DATA EXTRACTS:
▬▬▬▬▬▬▬▬▬▬
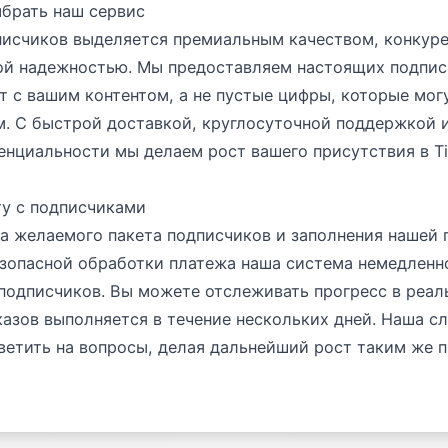
брать наш сервис
писчиков выделяется премиальным качеством, конкур
ой надежностью. Мы предоставляем настоящих подпис
 с вашим контентом, а не пустые цифры, которые мог
. С быстрой доставкой, круглосуточной поддержкой 
нциальности мы делаем рост вашего присутствия в T
ту с подписчиками
а желаемого пакета подписчиков и заполнения нашей
езопасной обработки платежа наша система немедленн
подписчиков. Вы можете отслеживать прогресс в реа
азов выполняется в течение нескольких дней. Наша 
тветить на вопросы, делая дальнейший рост таким же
▬▬▬▬▬▬▬▬▬▬
EXERCISE DESCRIPTION:
Going through the listing above, copy out every line that has the string "подписчиков".

ANSWER:
а желаемого пакета подписчиков и заполнения нашей
подписчиков. Вы можете отслеживать прогресс в реа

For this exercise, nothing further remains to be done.